German knitting magazines are odd, odd things. You might know about Rebecca, the German knitting magazine that Debbie Stoller describes in Stitch and Bitch as being full of attractive Aryans frolicking on the beach, a snide but reasonably accurate description. Rebecca tends to simple-ish, classic designs that feature ggh yarns only, as it is the in-house magazine of the ggh yarn house. Rebecca also, I think, has a US edition, and hence an English-language following.

But there are others that are not translated, more obscure and considerably more mad. I am particularly fond of Verena, which is put out by Burda. Unlike Rebecca, Verena is not hampered by being bound to use the yarns of any one manufacturer; but still, I suppose, like any knitting magazine, it is bound to market the new yarns that are put on the market. And lord, the German market is absolutely full of crazy novelty yarns, in ever more unlikely combinations of synthetic fibres. Thus, Verena is half-full of creations like the one on the left, above, that feature more novelty yarns and plastic than you would have thought possible in one jumper, cost a fortune, and are of so astonishing a hideousness that they probably regularly feature on You Knit What? Presumably, the yarn manufacturers figure that, unless the wizards of Verena whip up a design featuring their latest crazy shiny sticky string, no-one in their right minds would buy it.

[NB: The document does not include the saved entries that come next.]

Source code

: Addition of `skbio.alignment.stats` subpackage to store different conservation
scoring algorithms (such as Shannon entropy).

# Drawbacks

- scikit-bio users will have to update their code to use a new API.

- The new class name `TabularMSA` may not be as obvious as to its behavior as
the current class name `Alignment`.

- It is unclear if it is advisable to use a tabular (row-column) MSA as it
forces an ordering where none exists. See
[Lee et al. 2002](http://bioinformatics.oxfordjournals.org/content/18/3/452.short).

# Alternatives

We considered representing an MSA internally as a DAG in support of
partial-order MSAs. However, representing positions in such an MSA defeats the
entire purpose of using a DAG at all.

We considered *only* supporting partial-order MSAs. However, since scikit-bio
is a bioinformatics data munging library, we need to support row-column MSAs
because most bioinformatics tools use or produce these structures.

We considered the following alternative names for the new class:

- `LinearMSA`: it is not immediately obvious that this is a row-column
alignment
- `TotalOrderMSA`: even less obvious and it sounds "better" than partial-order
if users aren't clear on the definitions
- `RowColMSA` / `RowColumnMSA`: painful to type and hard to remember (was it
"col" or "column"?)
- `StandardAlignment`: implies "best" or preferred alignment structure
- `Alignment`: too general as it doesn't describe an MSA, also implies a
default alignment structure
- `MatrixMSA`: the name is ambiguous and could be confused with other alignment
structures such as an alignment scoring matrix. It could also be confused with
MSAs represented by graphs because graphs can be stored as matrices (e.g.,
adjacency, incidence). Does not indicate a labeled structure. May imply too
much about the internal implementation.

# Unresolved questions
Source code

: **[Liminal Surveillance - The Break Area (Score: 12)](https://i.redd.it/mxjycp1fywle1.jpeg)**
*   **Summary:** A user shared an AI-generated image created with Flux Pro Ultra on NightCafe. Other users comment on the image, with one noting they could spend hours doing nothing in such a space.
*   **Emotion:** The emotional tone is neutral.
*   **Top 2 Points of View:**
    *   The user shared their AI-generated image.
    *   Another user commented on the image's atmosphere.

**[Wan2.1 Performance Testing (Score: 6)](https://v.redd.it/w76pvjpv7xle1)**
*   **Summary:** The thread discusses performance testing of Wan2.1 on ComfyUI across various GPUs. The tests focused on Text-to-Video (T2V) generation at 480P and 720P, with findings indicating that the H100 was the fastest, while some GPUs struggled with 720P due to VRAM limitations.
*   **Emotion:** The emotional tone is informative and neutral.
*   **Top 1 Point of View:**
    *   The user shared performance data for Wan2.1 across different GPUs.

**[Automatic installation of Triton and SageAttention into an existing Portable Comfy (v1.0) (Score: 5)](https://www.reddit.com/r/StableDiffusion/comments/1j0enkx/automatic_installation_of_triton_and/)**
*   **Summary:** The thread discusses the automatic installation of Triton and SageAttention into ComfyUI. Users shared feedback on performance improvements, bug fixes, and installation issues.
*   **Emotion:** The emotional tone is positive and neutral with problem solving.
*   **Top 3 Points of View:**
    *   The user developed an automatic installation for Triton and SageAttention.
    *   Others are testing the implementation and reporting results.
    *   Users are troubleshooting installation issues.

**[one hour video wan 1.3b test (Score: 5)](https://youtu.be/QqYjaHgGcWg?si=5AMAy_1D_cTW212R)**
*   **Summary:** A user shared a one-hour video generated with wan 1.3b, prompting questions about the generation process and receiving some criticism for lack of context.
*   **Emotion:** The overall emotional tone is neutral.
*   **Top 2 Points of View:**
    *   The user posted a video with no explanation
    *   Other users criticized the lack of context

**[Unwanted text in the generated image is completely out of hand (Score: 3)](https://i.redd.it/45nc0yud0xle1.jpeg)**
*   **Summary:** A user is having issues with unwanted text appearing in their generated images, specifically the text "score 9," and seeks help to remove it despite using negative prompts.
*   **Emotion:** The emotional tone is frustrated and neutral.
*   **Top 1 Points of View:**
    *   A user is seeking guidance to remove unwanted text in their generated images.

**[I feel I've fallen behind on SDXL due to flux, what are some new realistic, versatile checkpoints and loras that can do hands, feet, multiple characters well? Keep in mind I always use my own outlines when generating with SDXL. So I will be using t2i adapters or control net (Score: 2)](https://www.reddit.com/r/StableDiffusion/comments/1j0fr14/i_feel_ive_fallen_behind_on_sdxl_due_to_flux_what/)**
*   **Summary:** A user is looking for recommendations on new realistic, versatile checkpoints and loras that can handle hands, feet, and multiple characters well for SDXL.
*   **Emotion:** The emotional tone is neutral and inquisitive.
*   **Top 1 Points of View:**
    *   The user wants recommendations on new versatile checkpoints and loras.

But then again, they also feature wonderful eccentric bohemian knits, the like of which you don't see elsewhere. So take, for example, the delicious little snacky jacket to the right, which, the blurb charmingly says, is designed for "desert princesses". Look at the gorgeous intricate lace! The plain-ish yarn! I have been ogling it for weeks, and yesterday... I fell. I didn't just fall into knitting yet ANOTHER lace project for myself, no; I felll into, for the first time ever, buying the original yarn specified for the project, at full price, Schoeller and Stahl's Scooter.

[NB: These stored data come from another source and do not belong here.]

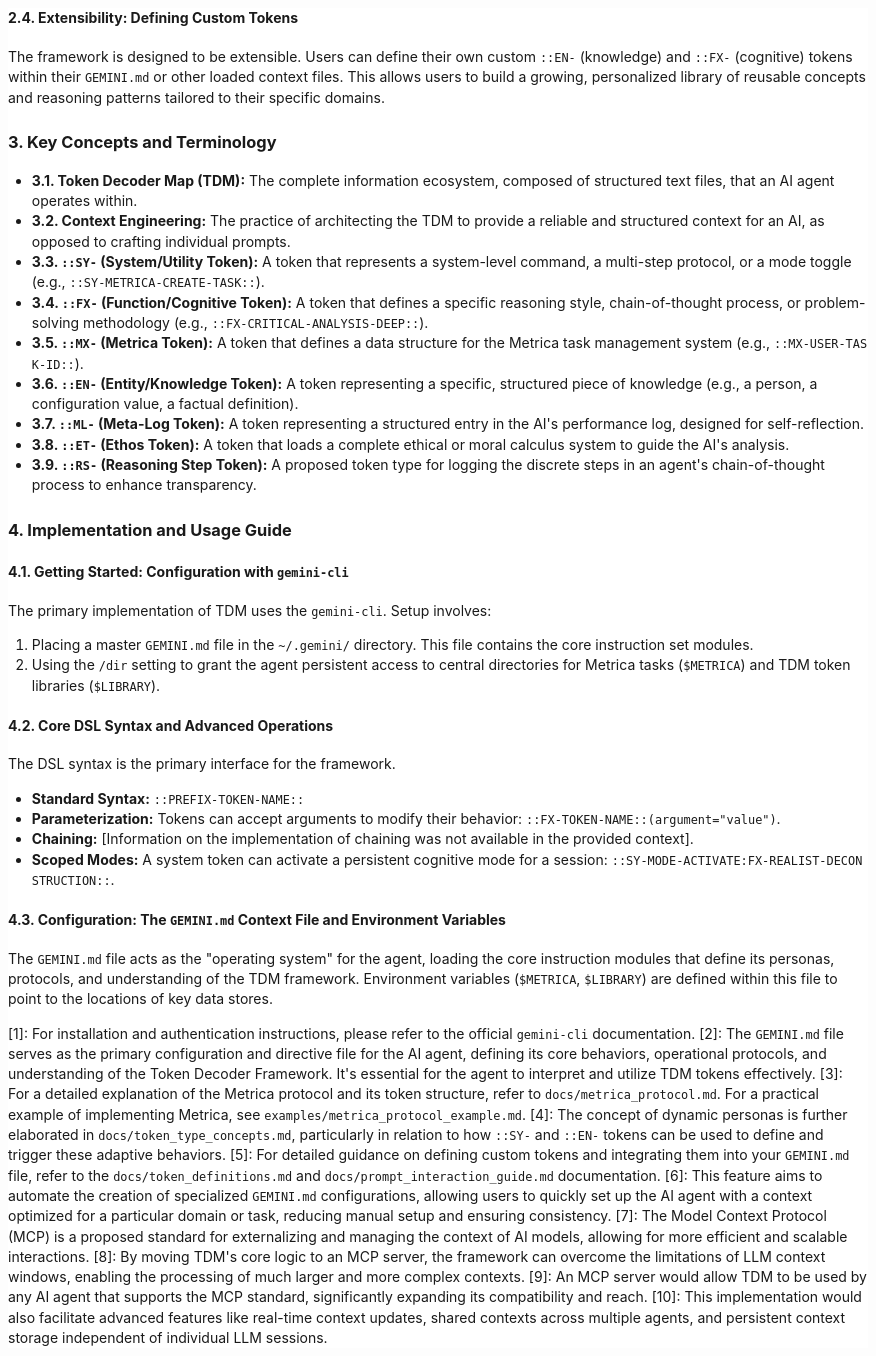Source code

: #### 2.4. Extensibility: Defining Custom Tokens

The framework is designed to be extensible. Users can define their own custom `::EN-` (knowledge) and `::FX-` (cognitive) tokens within their `GEMINI.md` or other loaded context files. This allows users to build a growing, personalized library of reusable concepts and reasoning patterns tailored to their specific domains.

### 3. Key Concepts and Terminology

*   **3.1. Token Decoder Map (TDM):** The complete information ecosystem, composed of structured text files, that an AI agent operates within.
*   **3.2. Context Engineering:** The practice of architecting the TDM to provide a reliable and structured context for an AI, as opposed to crafting individual prompts.
*   **3.3. `::SY-` (System/Utility Token):** A token that represents a system-level command, a multi-step protocol, or a mode toggle (e.g., `::SY-METRICA-CREATE-TASK::`).
*   **3.4. `::FX-` (Function/Cognitive Token):** A token that defines a specific reasoning style, chain-of-thought process, or problem-solving methodology (e.g., `::FX-CRITICAL-ANALYSIS-DEEP::`).
*   **3.5. `::MX-` (Metrica Token):** A token that defines a data structure for the Metrica task management system (e.g., `::MX-USER-TASK-ID::`).
*   **3.6. `::EN-` (Entity/Knowledge Token):** A token representing a specific, structured piece of knowledge (e.g., a person, a configuration value, a factual definition).
*   **3.7. `::ML-` (Meta-Log Token):** A token representing a structured entry in the AI's performance log, designed for self-reflection.
*   **3.8. `::ET-` (Ethos Token):** A token that loads a complete ethical or moral calculus system to guide the AI's analysis.
*   **3.9. `::RS-` (Reasoning Step Token):** A proposed token type for logging the discrete steps in an agent's chain-of-thought process to enhance transparency.

### 4. Implementation and Usage Guide

#### 4.1. Getting Started: Configuration with `gemini-cli`

The primary implementation of TDM uses the `gemini-cli`. Setup involves:
1.  Placing a master `GEMINI.md` file in the `~/.gemini/` directory. This file contains the core instruction set modules.
2.  Using the `/dir` setting to grant the agent persistent access to central directories for Metrica tasks (`$METRICA`) and TDM token libraries (`$LIBRARY`).

#### 4.2. Core DSL Syntax and Advanced Operations

The DSL syntax is the primary interface for the framework.
*   **Standard Syntax:** `::PREFIX-TOKEN-NAME::`
*   **Parameterization:** Tokens can accept arguments to modify their behavior: `::FX-TOKEN-NAME::(argument="value")`.
*   **Chaining:** [Information on the implementation of chaining was not available in the provided context].
*   **Scoped Modes:** A system token can activate a persistent cognitive mode for a session: `::SY-MODE-ACTIVATE:FX-REALIST-DECONSTRUCTION::`.

#### 4.3. Configuration: The `GEMINI.md` Context File and Environment Variables

The `GEMINI.md` file acts as the "operating system" for the agent, loading the core instruction modules that define its personas, protocols, and understanding of the TDM framework. Environment variables (`$METRICA`, `$LIBRARY`) are defined within this file to point to the locations of key data stores.


[1]: For installation and authentication instructions, please refer to the official `gemini-cli` documentation.
[2]: The `GEMINI.md` file serves as the primary configuration and directive file for the AI agent, defining its core behaviors, operational protocols, and understanding of the Token Decoder Framework. It's essential for the agent to interpret and utilize TDM tokens effectively.
[3]: For a detailed explanation of the Metrica protocol and its token structure, refer to `docs/metrica_protocol.md`. For a practical example of implementing Metrica, see `examples/metrica_protocol_example.md`.
[4]: The concept of dynamic personas is further elaborated in `docs/token_type_concepts.md`, particularly in relation to how `::SY-` and `::EN-` tokens can be used to define and trigger these adaptive behaviors.
[5]: For detailed guidance on defining custom tokens and integrating them into your `GEMINI.md` file, refer to the `docs/token_definitions.md` and `docs/prompt_interaction_guide.md` documentation.
[6]: This feature aims to automate the creation of specialized `GEMINI.md` configurations, allowing users to quickly set up the AI agent with a context optimized for a particular domain or task, reducing manual setup and ensuring consistency.
[7]: The Model Context Protocol (MCP) is a proposed standard for externalizing and managing the context of AI models, allowing for more efficient and scalable interactions.
[8]: By moving TDM's core logic to an MCP server, the framework can overcome the limitations of LLM context windows, enabling the processing of much larger and more complex contexts.
[9]: An MCP server would allow TDM to be used by any AI agent that supports the MCP standard, significantly expanding its compatibility and reach.
[10]: This implementation would also facilitate advanced features like real-time context updates, shared contexts across multiple agents, and persistent context storage independent of individual LLM sessions.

And lo, I suppose that the yarn manufacturers have a point, for I certainly would never have dreamed of buying this rather odd yarn otherwise: 64% cotton, 27% viscose, 9% polyamide (the colour is true in the photo of the ball, but not in the photo of the lace). It feels and looks a bit like carpet pile, with a golden shiny polyamide thread running through it, and whoever thought of designing a lace pattern with it? But I'm enjoying knitting it up, and, erm, have achieved quite a lot since yesterday. Whoops.

Thus, my friends, a double sin: not only have I not started knitting scrumptious little baby dresses with the cotton, as I said I would, but neither have I finished sewing Soleil. There is a reason for it, though: it needs to be finished with a crochet edging picked up and knit along the armholes, and no matter how I google, I cannot find instructions for how to do that. Perhaps I will have to give in and ask the Livejournal knitting community for advice; or perhaps I'll figure it out on my own somehow after all.